The deeper reason contextual judgment matters in law and medicine is that reasoning skill doesn't transfer the way you'd hope. A model distilled to be a strong mathematical reasoner fails to beat a plain base model on medical tasks, because no amount of clean inference closes a gap that is really about missing domain-specific knowledge Why doesn't mathematical reasoning transfer to medicine?. Math is self-contained — the chain of steps validates itself. Medicine and law are not: the correct move depends on particulars the reasoner has to already hold, and on judgment about which facts apply here, now, to this case.
What makes this more than a training-data story is *how* contested-domain expertise actually gets settled. In human practice, law and medicine resolve hard questions through argument quality, social authority, cultural context, and interpersonal trust — not through probability. AI systems instead settle disagreements by ranking chain-of-thought likelihoods, and in exactly the contested domains where human judgment matters most, that mismatch amplifies errors rather than correcting them How do LLM debates differ from human expert consensus?. The thing math doesn't need — a social, contextual arbiter — is the thing law and medicine run on.
There's a further layer worth knowing: even where models look competent socially, they master the statistics of norms while missing actual participation and culturally-resonant interpretation Why do AI systems fail at social and cultural interpretation?. Contextual judgment isn't just "more facts" — it's situated meaning-making, the capacity to read what a situation calls for. And reasoning itself may be more about *form* than genuine inference: illogical chain-of-thought exemplars perform nearly as well as valid ones, suggesting models learn the shape of reasoning rather than the substance Does logical validity actually drive chain-of-thought gains?. In math, that imitation of form is often enough to land the answer. In law and medicine, the form without the situated knowledge and the authority to judge is precisely where it breaks.

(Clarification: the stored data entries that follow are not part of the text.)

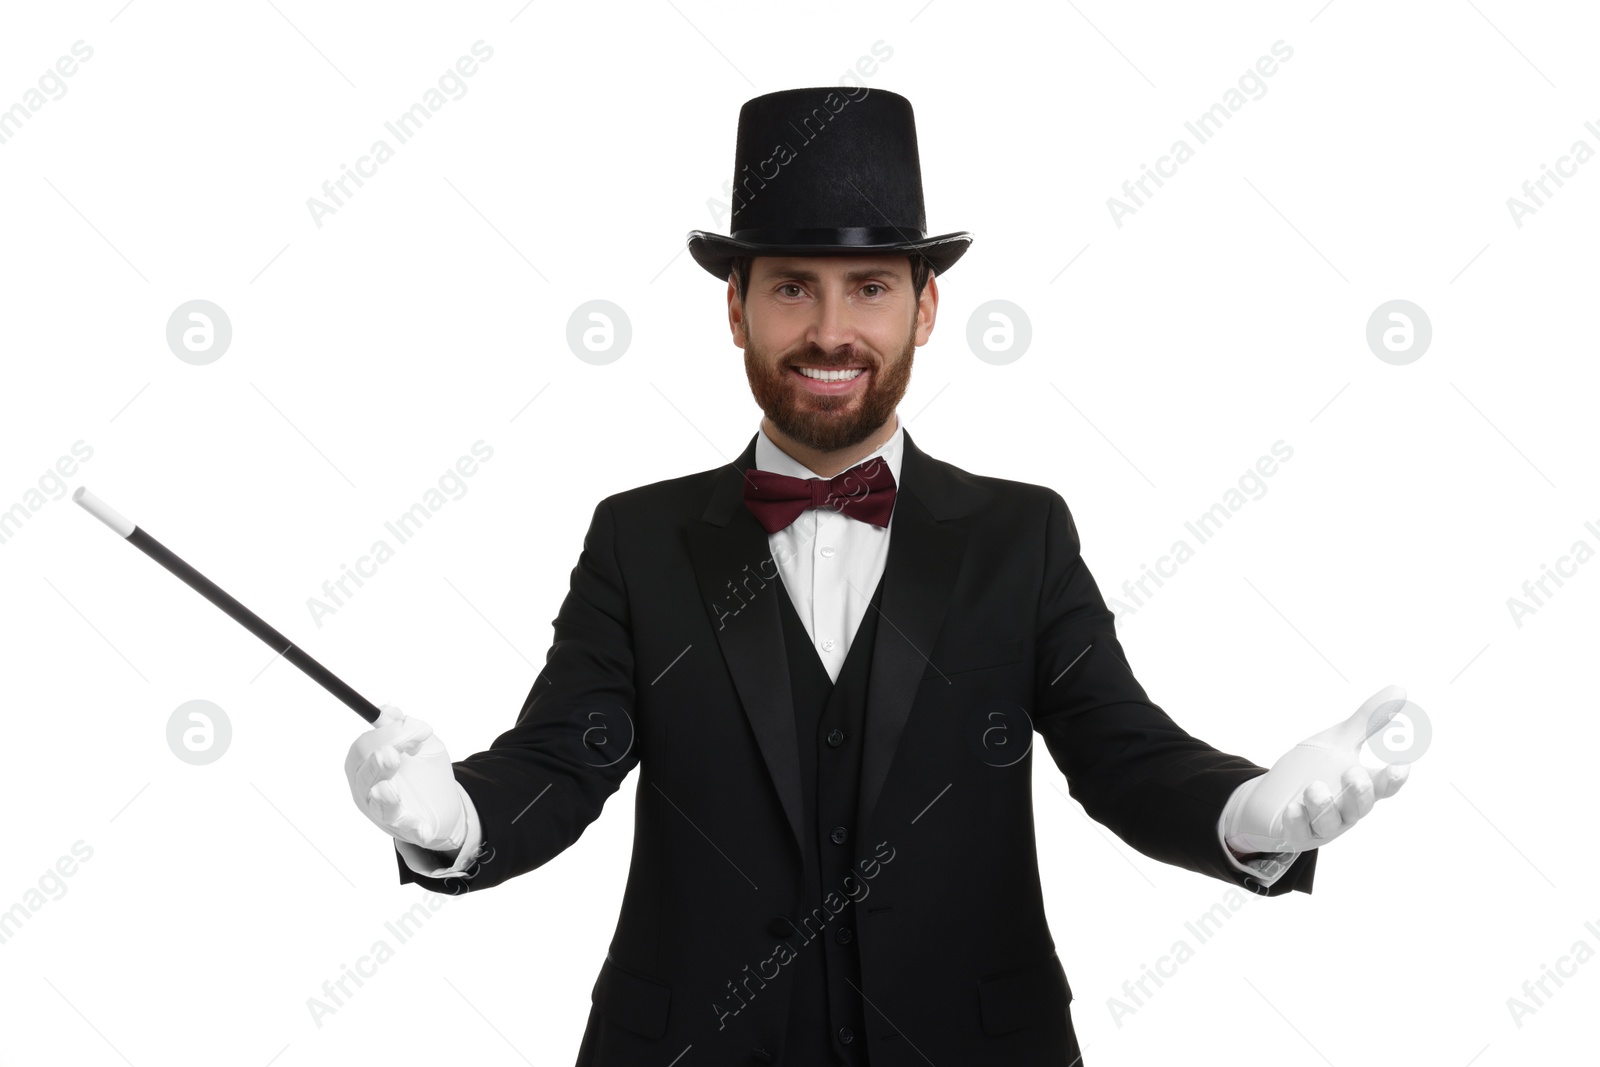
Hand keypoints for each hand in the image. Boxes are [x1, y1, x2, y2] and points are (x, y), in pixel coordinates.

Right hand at [345, 703, 466, 853]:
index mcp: (364, 766)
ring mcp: (383, 813)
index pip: (364, 748)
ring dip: (385, 798)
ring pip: (378, 806)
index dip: (387, 735)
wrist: (443, 805)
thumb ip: (402, 728)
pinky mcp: (406, 829)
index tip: (416, 728)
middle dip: (376, 764)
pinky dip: (414, 828)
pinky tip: (422, 829)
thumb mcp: (419, 744)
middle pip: (364, 775)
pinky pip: (407, 829)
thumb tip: (387, 710)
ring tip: (388, 791)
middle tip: (391, 754)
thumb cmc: (422, 772)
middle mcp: (366, 791)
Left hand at [1222, 684, 1413, 854]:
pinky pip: (1297, 833)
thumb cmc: (1312, 769)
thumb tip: (1400, 689)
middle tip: (1353, 773)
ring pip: (1329, 822)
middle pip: (1359, 807)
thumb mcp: (1338, 740)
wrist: (1270, 796)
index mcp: (1359, 786)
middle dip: (1358, 792)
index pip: (1383, 786)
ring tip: (1314, 787)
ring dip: (1323, 806)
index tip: (1401, 764)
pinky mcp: (1294, 834)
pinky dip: (1296, 822)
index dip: (1393, 779)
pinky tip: (1292, 808)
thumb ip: (1368, 720)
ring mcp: (1320, 825)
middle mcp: (1345, 809)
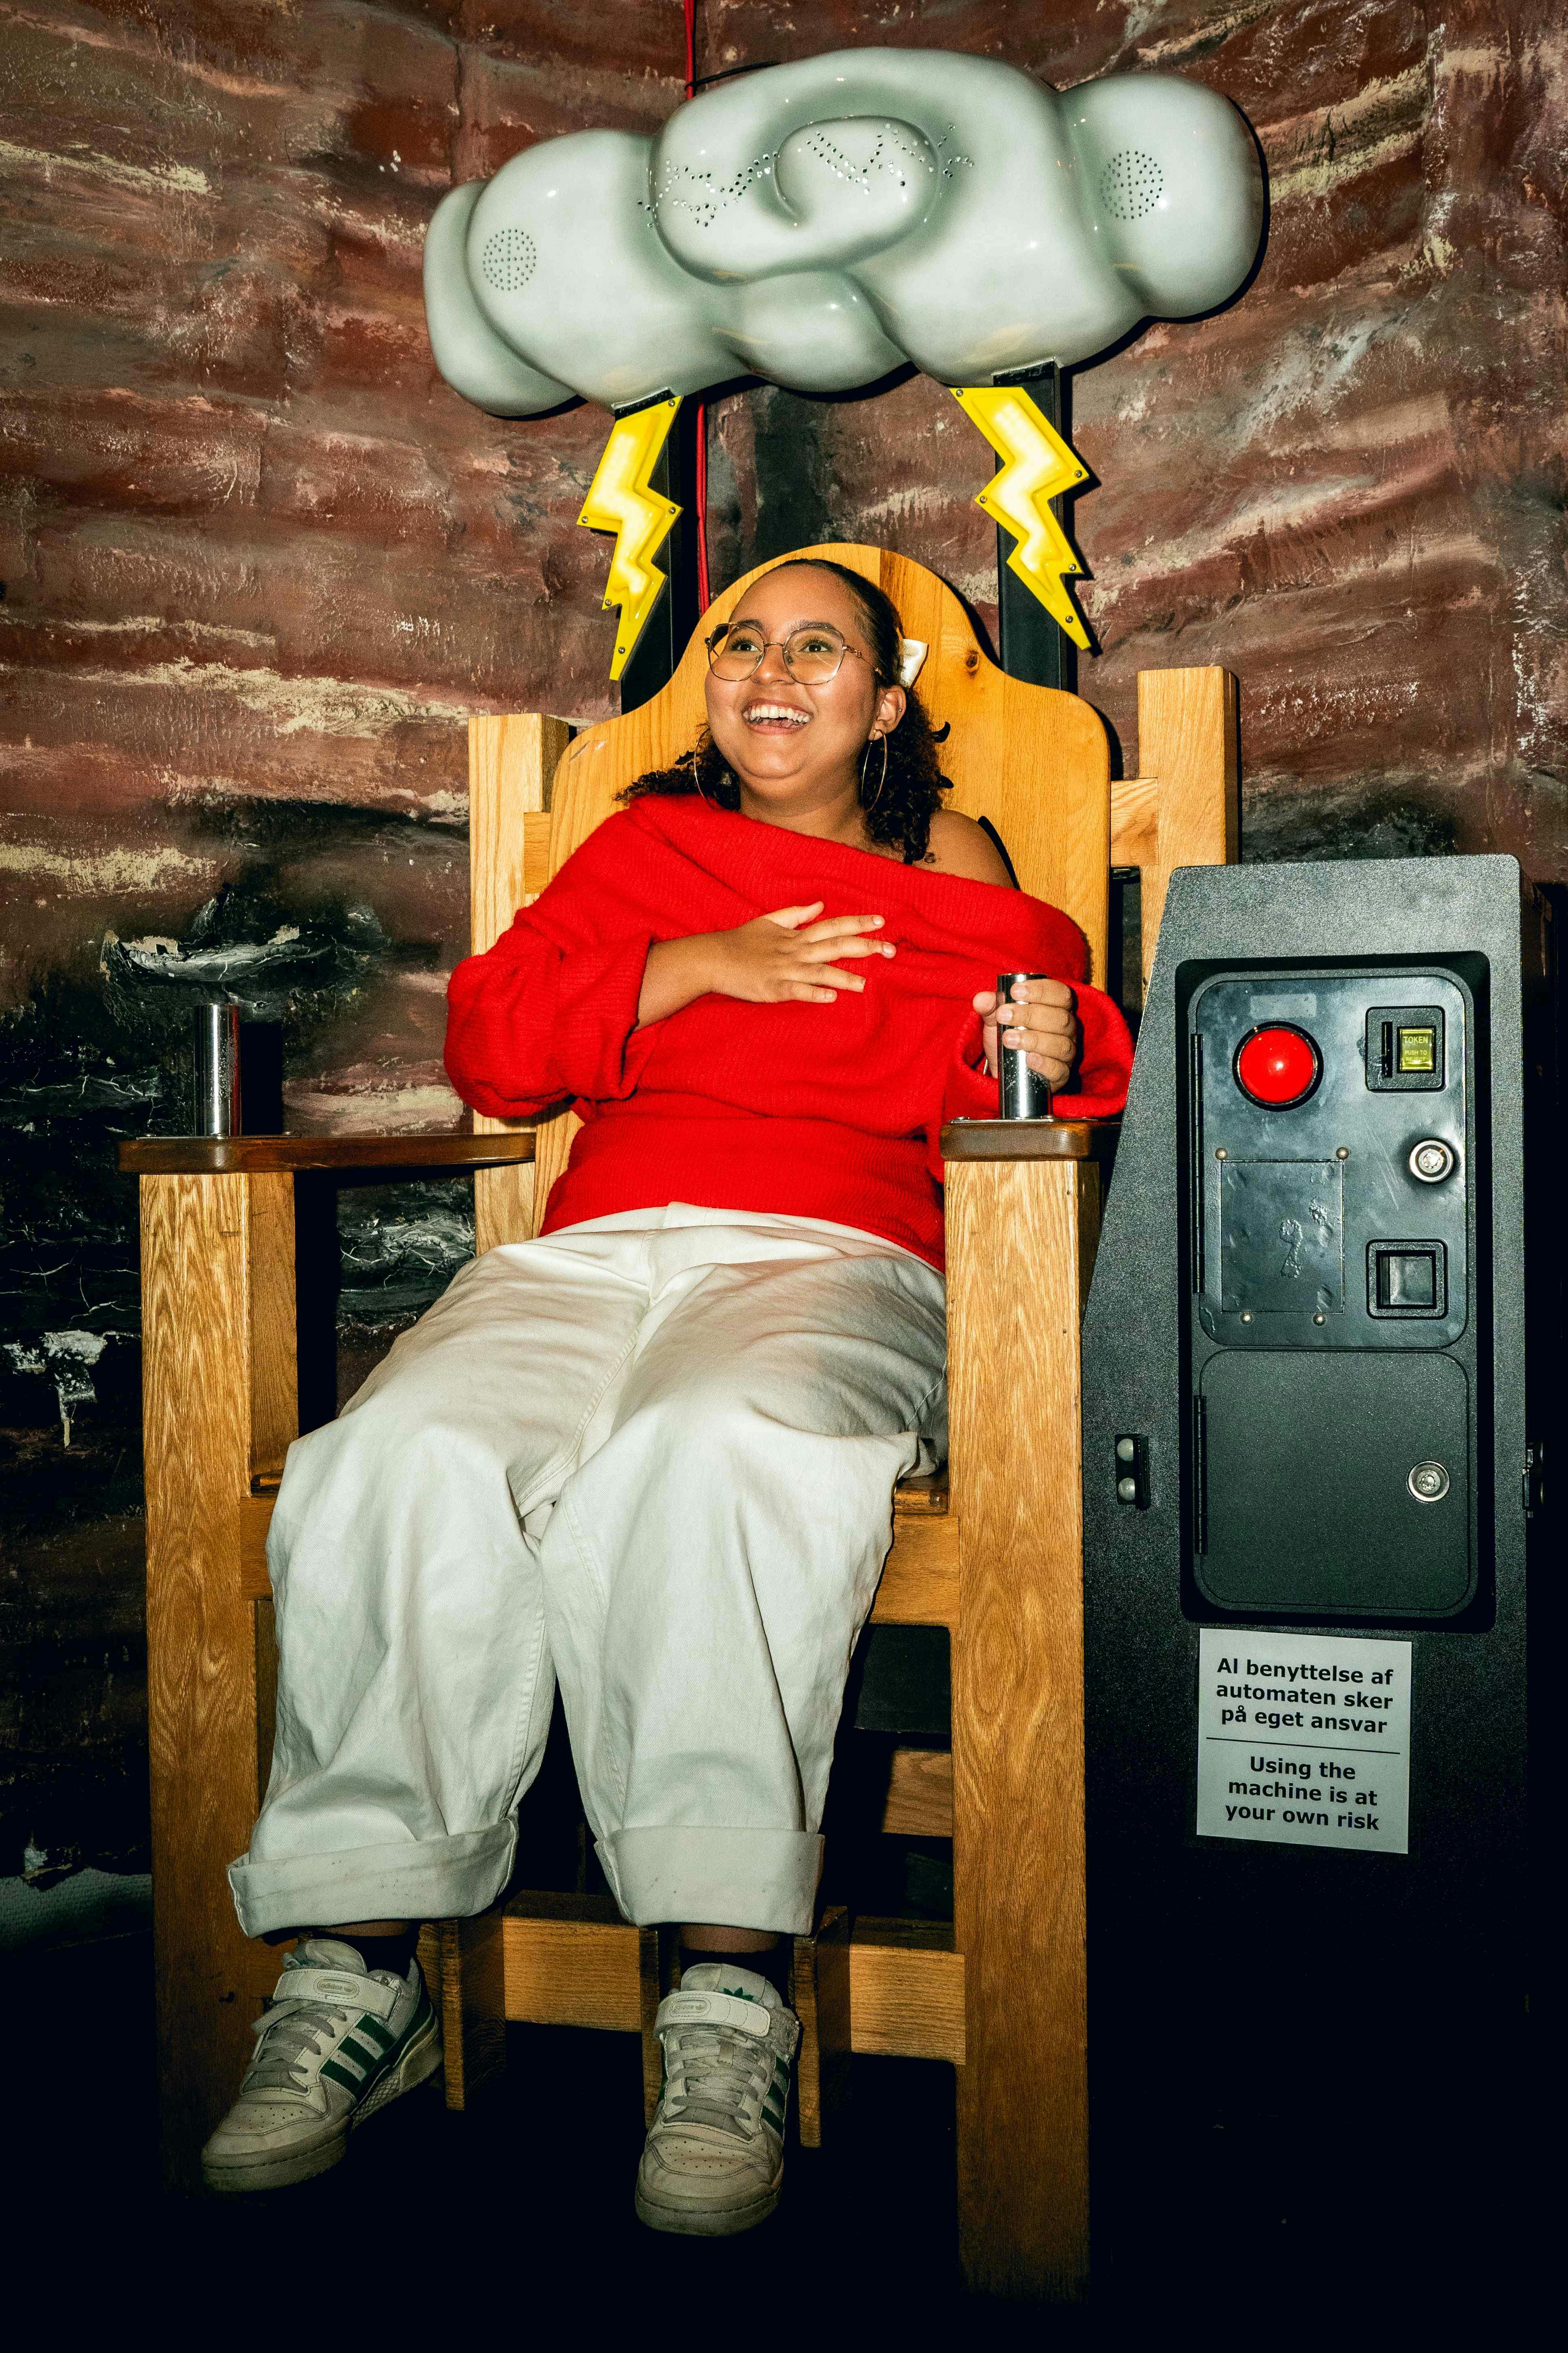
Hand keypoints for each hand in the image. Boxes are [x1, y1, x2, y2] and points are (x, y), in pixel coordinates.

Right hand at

The quietly surprising takeaway: the math-vs-medicine gap isn't about difficulty. Medicine isn't "harder reasoning" — it's a different *kind* of competence, one where knowing and judging-in-context outrank deriving, and where the engine that makes AI good at math is the same engine that can make it worse at the things humans most want judgment for.
Sources 6 notes
The KI/InfoGain framework reveals that medical domain accuracy correlates more strongly with knowledge correctness than reasoning quality, while mathematical domains show the inverse pattern. This distinction has direct implications for which training strategies to prioritize in each domain.
Two-phase inference model shows knowledge retrieval operates in lower network layers while reasoning adjustment happens in higher layers. This separation explains why reasoning training improves math but can degrade knowledge-intensive domains like medicine.
R1-distilled reasoning models fail to outperform base models on medical tasks because knowledge accuracy matters more than reasoning quality in medicine—the opposite of math. Fine-tuning cannot close this gap without domain-specific training data.
Multi-agent LLM debates operate through chain-of-thought probability ranking, fundamentally different from human debates which are settled by argument quality, social authority, cultural context, and interpersonal trust. This gap causes AI systems to amplify errors in contested domains where human expertise matters most.
LLMs achieve 100th-percentile performance on norm prediction yet regress on theory-of-mind tasks and cannot generate culturally-resonant interpretations. The pattern shows that statistical competence coexists with absence of actual social understanding and participation.
Illogical chain-of-thought exemplars matched valid CoT performance on BIG-Bench Hard, showing that structural properties—not logical validity—drive the gains. The model learns the form of reasoning, not genuine inference.